═════ Provided data ═════
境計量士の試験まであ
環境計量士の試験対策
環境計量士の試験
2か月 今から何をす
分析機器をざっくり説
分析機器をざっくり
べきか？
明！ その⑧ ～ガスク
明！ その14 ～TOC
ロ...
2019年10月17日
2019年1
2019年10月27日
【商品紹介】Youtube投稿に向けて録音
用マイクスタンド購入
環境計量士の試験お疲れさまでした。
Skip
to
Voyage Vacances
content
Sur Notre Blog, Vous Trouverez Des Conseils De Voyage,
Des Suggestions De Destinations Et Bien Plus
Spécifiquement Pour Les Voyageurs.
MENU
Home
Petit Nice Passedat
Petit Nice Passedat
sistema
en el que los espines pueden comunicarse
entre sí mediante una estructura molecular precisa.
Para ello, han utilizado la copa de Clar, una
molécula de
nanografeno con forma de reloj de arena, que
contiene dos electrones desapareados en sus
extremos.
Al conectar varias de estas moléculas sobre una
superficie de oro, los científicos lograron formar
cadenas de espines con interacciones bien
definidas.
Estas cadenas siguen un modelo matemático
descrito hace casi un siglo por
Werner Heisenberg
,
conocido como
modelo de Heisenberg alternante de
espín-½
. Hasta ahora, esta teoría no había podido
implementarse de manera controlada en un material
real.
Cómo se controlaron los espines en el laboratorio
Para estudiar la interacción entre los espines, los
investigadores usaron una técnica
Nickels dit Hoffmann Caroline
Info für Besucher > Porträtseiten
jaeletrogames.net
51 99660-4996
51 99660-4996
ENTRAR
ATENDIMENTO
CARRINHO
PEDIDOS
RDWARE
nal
═════
◆ Problem description
Reproduce every line of the records above verbatim, keeping the original order and line breaks.

◆ Output
境計量士の試験まであ
環境計量士の試験対策
環境計量士の試験
2か月 今から何をす
分析機器をざっくり説
分析機器をざっくり
べきか？
明！ その⑧ ～ガスク
明！ その14 ～TOC
ロ...
2019年10月17日
2019年1
2019年10月27日
【商品紹介】Youtube投稿に向けて録音
用マイクスタンド購入
環境計量士の試験お疲れさまでした。
Skip
to
Voyage Vacances
content
Sur Notre Blog, Vous Trouverez Des Conseils De Voyage,
Des Suggestions De Destinations Et Bien Plus
Spécifiquement Pour Les Voyageurs.
MENU
Home
Petit Nice Passedat
Petit Nice Passedat
sistema
en el que los espines pueden comunicarse
entre sí mediante una estructura molecular precisa.
Para ello, han utilizado la copa de Clar, una
molécula de
nanografeno con forma de reloj de arena, que
contiene dos electrones desapareados en sus
extremos.
Al conectar varias de estas moléculas sobre una
superficie de oro, los científicos lograron formar
cadenas de espines con interacciones bien
definidas.
Estas cadenas siguen un modelo matemático
descrito hace casi un siglo por
Werner Heisenberg
,
conocido como
modelo de Heisenberg alternante de
espín-½
. Hasta ahora, esta teoría no había podido
implementarse de manera controlada en un material
real.
Cómo se controlaron los espines en el laboratorio
Para estudiar la interacción entre los espines, los
investigadores usaron una técnica
Nickels dit Hoffmann Caroline
Info für Besucher > Porträtseiten
jaeletrogames.net
51 99660-4996
51 99660-4996
ENTRAR
ATENDIMENTO
CARRINHO
PEDIDOS
RDWARE
nal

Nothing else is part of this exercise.